I also measured the same metrics on the Visual profiler nvvp. I noticed no difference in the values I get.

I noticed a difference in output when I choose a metric like achieved_occupancy. But this varies with every execution and that's probably why I get different results each time I run it, irrespective of whether I am using nvvp or nvprof.

The question:

I was under the impression that nvvp and nvprof are exactly the same, and that nvvp is simply a GUI built on top of nvprof for ease of use. However I have been given this advice:

Always use the visual profiler. Never use the command line.

Also, this question says:

I do not want to use the command line profiler as I need the global load/store efficiency, replay and DRAM utilization, which are much more visible in the visual profiler.

Apart from 'dynamic' metrics like achieved_occupancy, I never noticed any differences in results. So, is this advice valid? Is there some sort of deficiency in the way nvprof works? I would like to know the advantages of using the visual profiler over the command line form, if there are any.

More specifically, are there metrics for which nvprof gives wrong results?


My question is not the same as this or this because these are asking about the difference between nvvp and Nsight.


1 Answers


I'm not sure why someone would give you the advice:

Never use the command line.

assuming by "command line" you do in fact mean nvprof. That's not sensible. There are situations where it makes sense to use nvprof. (Note that if you actually meant the command line profiler, then that advice might be somewhat sensible, although still a matter of preference. It is separate from nvprof so has a separate learning curve. I personally would use nvprof instead of the command line profiler.)

nvvp uses nvprof under the hood, in order to do all of its measurement work. However nvvp may combined measured metrics in various interesting ways, e.g. to facilitate guided analysis.

nvprof should not give you "wrong results", and if it did for some reason, then nvvp should be equally susceptible to such errors.

Use of nvvp vs. nvprof may be simply a matter of taste or preference.

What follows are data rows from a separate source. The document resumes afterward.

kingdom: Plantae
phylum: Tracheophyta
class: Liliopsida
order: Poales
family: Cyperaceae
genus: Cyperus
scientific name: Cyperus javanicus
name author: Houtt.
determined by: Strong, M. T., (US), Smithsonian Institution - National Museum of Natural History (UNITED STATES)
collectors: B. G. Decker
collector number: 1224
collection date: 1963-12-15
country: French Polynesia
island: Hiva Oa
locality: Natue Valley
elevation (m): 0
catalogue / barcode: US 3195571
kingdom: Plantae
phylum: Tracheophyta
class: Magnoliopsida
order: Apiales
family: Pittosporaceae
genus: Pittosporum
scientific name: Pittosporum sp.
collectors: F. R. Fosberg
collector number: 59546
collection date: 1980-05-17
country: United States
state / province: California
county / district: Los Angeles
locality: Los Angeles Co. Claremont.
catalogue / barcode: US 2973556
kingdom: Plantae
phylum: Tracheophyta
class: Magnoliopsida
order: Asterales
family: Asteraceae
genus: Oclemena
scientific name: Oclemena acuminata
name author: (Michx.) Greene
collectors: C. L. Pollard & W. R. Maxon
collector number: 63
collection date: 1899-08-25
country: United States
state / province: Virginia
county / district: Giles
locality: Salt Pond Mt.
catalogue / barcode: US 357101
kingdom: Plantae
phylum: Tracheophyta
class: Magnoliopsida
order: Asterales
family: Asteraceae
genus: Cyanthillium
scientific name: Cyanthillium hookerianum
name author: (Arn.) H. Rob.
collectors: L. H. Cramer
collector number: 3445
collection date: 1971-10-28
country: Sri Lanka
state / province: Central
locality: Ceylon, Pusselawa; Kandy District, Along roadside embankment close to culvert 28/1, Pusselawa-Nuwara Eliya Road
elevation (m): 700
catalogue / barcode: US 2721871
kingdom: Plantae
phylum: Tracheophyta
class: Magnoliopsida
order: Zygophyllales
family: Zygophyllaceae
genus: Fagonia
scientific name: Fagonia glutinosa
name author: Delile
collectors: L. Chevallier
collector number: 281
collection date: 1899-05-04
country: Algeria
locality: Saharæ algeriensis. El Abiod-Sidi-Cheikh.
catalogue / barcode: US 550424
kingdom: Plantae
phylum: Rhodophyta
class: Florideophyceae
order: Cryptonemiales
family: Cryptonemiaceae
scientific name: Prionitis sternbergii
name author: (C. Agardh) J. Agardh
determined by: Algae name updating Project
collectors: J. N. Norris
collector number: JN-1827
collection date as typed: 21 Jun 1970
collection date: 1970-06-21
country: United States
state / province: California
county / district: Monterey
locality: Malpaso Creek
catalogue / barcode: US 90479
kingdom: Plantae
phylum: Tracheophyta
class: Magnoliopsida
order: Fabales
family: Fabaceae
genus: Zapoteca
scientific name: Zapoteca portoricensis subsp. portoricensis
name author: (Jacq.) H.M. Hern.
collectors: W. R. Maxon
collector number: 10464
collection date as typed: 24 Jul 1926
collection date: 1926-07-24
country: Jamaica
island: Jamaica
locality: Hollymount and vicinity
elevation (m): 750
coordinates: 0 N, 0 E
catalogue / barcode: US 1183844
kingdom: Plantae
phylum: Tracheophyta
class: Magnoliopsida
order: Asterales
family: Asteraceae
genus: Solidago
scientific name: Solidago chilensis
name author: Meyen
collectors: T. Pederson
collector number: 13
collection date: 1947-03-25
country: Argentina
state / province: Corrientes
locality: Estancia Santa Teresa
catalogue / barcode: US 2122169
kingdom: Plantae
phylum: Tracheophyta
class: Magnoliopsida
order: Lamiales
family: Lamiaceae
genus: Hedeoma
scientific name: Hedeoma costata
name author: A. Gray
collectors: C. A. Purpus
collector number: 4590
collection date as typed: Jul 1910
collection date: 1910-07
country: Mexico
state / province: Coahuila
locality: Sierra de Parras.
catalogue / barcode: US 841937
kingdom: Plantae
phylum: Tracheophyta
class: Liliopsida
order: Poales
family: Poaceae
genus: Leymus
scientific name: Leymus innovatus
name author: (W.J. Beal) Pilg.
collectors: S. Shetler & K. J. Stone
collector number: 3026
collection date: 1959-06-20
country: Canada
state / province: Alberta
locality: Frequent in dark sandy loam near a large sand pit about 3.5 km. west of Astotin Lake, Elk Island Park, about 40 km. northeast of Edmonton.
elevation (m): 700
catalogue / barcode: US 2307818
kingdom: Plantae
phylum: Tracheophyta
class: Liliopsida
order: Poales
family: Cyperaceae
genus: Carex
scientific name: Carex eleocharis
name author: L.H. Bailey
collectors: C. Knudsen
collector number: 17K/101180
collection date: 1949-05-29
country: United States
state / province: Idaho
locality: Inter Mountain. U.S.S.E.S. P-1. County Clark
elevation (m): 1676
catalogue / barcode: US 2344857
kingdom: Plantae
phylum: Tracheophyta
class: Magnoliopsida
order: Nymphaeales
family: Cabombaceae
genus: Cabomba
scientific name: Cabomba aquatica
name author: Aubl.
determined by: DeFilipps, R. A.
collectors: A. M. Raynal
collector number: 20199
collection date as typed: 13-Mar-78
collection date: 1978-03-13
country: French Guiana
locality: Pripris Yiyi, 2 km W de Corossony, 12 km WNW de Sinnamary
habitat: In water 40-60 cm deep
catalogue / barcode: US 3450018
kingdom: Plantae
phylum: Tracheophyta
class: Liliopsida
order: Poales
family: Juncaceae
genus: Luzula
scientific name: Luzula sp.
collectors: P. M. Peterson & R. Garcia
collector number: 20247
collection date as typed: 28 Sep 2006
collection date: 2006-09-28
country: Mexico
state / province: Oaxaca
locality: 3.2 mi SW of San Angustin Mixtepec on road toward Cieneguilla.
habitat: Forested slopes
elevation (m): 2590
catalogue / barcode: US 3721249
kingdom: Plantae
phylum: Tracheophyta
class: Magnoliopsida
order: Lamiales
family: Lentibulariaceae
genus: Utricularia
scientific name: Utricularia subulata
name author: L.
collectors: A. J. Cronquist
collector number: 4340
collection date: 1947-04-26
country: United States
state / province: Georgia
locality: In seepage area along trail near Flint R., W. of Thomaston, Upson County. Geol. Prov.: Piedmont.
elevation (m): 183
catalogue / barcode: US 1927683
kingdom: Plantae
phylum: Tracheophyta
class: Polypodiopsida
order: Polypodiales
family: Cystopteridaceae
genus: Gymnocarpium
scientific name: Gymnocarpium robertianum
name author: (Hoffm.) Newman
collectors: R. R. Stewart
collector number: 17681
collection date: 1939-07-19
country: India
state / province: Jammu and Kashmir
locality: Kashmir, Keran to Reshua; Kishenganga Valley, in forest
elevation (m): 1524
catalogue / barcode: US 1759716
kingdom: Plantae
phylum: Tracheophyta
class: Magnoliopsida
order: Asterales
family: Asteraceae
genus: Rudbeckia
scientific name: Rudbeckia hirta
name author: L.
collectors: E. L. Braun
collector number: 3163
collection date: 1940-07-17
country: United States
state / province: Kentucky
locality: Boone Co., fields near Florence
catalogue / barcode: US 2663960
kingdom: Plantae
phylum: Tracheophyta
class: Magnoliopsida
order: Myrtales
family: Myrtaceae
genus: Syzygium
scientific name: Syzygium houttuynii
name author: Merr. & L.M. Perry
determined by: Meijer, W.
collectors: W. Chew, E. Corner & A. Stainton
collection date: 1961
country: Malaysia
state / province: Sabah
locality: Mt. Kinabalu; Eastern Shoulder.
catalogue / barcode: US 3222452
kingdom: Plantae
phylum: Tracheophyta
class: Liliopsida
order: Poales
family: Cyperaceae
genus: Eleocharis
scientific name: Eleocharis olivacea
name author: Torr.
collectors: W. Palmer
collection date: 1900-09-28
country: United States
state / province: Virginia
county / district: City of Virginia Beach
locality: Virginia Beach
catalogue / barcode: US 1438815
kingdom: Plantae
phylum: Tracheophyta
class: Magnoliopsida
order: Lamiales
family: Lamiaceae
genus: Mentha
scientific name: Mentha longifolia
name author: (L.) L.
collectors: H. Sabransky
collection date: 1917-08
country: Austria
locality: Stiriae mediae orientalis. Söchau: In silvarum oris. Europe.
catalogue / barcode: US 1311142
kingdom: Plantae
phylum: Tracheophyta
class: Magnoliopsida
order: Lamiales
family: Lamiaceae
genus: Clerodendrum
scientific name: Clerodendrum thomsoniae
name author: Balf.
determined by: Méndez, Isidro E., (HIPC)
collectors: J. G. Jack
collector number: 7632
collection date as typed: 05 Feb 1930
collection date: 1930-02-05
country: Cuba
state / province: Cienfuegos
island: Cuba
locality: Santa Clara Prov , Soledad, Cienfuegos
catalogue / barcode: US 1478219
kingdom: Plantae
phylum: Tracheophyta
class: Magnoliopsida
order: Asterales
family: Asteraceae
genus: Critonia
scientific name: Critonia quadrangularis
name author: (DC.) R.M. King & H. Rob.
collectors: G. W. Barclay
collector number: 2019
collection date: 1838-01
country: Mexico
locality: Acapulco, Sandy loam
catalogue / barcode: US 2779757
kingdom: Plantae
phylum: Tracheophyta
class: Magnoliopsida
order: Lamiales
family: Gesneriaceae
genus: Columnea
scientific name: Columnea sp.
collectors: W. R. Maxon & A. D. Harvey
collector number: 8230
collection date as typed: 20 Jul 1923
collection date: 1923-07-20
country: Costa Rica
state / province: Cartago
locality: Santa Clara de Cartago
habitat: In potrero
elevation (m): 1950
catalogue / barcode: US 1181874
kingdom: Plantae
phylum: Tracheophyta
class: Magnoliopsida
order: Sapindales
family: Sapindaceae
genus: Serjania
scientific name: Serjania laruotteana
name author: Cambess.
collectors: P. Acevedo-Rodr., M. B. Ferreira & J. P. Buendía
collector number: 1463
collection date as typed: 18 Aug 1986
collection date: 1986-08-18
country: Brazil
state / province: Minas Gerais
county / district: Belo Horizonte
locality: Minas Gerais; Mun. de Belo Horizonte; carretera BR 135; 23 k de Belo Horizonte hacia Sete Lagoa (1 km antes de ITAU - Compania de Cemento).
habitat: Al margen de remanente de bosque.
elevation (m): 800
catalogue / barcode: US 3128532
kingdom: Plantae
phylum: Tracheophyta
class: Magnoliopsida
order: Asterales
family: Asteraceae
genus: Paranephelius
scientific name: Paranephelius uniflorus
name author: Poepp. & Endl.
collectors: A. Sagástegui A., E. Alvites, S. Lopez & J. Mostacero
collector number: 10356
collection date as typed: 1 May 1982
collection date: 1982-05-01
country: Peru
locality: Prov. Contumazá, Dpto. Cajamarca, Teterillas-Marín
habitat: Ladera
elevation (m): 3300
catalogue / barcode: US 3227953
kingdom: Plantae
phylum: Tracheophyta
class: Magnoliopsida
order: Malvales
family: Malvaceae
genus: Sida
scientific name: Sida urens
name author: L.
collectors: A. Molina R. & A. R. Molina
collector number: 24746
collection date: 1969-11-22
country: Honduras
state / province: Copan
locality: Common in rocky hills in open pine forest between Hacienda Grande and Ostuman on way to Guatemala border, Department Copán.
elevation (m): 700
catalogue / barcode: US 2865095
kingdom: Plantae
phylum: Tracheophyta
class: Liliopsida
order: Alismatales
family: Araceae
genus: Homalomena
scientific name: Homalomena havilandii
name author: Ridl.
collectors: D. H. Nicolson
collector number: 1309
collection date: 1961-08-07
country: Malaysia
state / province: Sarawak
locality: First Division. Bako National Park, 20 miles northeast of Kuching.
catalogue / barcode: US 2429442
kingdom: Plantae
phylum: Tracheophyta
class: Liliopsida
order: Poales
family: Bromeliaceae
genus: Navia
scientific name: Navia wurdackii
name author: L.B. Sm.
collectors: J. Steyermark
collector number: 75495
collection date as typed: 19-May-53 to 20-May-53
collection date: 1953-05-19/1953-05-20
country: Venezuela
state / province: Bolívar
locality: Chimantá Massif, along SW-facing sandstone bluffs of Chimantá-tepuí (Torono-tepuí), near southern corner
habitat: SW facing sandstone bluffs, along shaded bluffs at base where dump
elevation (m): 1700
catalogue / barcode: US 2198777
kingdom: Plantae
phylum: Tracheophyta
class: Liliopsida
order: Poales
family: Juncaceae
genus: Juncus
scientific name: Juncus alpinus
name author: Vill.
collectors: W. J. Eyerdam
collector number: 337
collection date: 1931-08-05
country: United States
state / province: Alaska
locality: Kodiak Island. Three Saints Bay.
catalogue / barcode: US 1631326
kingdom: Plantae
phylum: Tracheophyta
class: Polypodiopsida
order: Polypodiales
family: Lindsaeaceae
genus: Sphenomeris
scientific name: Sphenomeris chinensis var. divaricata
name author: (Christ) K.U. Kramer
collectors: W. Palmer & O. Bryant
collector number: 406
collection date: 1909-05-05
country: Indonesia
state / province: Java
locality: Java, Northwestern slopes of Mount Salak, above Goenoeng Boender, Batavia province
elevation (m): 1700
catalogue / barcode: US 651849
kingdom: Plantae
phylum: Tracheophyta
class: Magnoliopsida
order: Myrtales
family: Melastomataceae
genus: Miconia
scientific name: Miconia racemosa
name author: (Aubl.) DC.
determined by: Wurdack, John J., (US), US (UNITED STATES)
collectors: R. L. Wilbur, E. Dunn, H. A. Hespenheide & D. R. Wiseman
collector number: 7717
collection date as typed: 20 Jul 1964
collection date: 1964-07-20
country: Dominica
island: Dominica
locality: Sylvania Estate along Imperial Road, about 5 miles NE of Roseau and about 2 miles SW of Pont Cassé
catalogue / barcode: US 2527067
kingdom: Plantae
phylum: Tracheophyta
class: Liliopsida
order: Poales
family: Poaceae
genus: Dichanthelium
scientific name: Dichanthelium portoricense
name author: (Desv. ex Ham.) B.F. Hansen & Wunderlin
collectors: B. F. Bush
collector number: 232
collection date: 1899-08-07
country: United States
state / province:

Many folks will like the convenenience of the GUI. And the nvvp GUI offers a "Guided Analysis" mode which nvprof does not. I'm sure there could be created an exhaustive list of other differences if you go through the documentation. But whatever nvvp does, it does it using nvprof. It doesn't have an alternate method to query the device for profiler data -- it uses nvprof.

I would use nvprof when it's inconvenient to use nvvp, perhaps when I am running on a compute cluster node where it's difficult or impossible to launch nvvp. You might also use it if you are doing targetted profiling (measuring a single metric, e.g. shared_replay_overhead - nvprofis certainly quicker than firing up the GUI and running a session), or if you are collecting metrics for tabular generation over a large series of runs.

In most other cases, I personally would use nvvp. The timeline feature itself is hugely more convenient than trying to assemble a sequence in your head from the output of nvprof --print-gpu-trace ... which is essentially the same info as the timeline.